Marc James Small wrote:
> 
> At 12:33 PM 9/6/1999 -0700, Mark Rabiner wrote:
> >"Paparazzi cleared in Diana's death" was a headline Saturday. As a
> professional
> >photographer I find the lifting of the burden of that stigma a great relief.
> 
> Mark
> 
> It wasn't that they were "cleared":  the French judge just determined there
> was insufficient evidence to proceed further, one of the healthier aspects
> of the Civil Law system.
> 
> In other words, these dudes MIGHT be guilty, but the State determined they
> couldn't be certain of a conviction, so they dropped the charges.
> 
> Marc
> 
> msmall@roanoke.infi.net  FAX:  +540/343-7315
> Cha robh bas fir gun ghras fir!

This particular article by Charles Trueheart of the LA Times-Washington Post
Service doesn't mention insufficient evidence & puts the blame of her Death
squarely on the shoulders of the driver. "in a state of drunkenness and under
medications incompatible with alcohol."
" A Paris prosecutor charged with the case, Maud Coujard, said as much in her
recommendation to the investigations magistrates two weeks ago. The facts and
conclusions, fed by leaks from Paris police and prosecutors, have been published
often in the news media during the past two years."
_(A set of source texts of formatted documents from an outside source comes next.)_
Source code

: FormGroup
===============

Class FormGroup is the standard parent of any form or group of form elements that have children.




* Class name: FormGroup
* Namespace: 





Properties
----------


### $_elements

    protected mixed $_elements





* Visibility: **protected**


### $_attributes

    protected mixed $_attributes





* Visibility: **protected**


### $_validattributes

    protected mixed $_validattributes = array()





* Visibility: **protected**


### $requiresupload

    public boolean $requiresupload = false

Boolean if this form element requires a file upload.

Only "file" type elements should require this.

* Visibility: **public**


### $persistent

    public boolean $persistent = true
"In France, a decision to drop charges is almost never reversed."
"The investigation magistrates did reproach the nine photographers and the
motercycle driver for snapping pictures of a dazed Diana - she was pronounced
dead in a hospital at 4 A.m. - and other victims.
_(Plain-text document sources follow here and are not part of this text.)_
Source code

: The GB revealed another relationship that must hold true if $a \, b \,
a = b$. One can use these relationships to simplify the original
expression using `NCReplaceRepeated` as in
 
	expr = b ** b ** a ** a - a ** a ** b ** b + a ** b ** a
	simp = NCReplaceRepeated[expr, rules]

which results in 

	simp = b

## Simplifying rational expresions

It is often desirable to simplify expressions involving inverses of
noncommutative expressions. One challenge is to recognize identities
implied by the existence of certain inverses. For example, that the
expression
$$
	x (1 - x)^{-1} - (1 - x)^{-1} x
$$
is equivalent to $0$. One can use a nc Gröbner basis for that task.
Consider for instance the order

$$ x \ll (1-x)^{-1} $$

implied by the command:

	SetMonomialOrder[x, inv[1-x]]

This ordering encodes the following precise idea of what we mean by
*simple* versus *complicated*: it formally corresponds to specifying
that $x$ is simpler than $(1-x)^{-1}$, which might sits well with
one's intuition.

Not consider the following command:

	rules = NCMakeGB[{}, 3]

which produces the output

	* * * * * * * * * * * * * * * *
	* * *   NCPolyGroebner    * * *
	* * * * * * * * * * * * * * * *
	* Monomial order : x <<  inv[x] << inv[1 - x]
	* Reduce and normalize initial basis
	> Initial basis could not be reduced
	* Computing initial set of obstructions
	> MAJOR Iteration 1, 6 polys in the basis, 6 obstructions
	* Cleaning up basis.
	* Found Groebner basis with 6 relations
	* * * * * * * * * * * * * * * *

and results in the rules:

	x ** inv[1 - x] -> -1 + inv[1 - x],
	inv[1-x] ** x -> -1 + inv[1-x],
	"That response was "unanimously and severely condemned" by eyewitnesses on the
scene, the magistrates said. The photographers' actions, Stephan and Devidal
said, raises "ethical and moral" Questions for them and their employers - photo
agencies and client magazines. It did not constitute a crimes."
I guess the photographers were booed by bystanders and that holds some weight in
this French Court.
I can't picture anything stopping a press photographer shooting a photo of one
of the most famous people on the planet dying right in front of them especially
after they risked their own lives to make sure this person never left their sight.
I call this a compromise by the magistrates under unprecedented public opinion.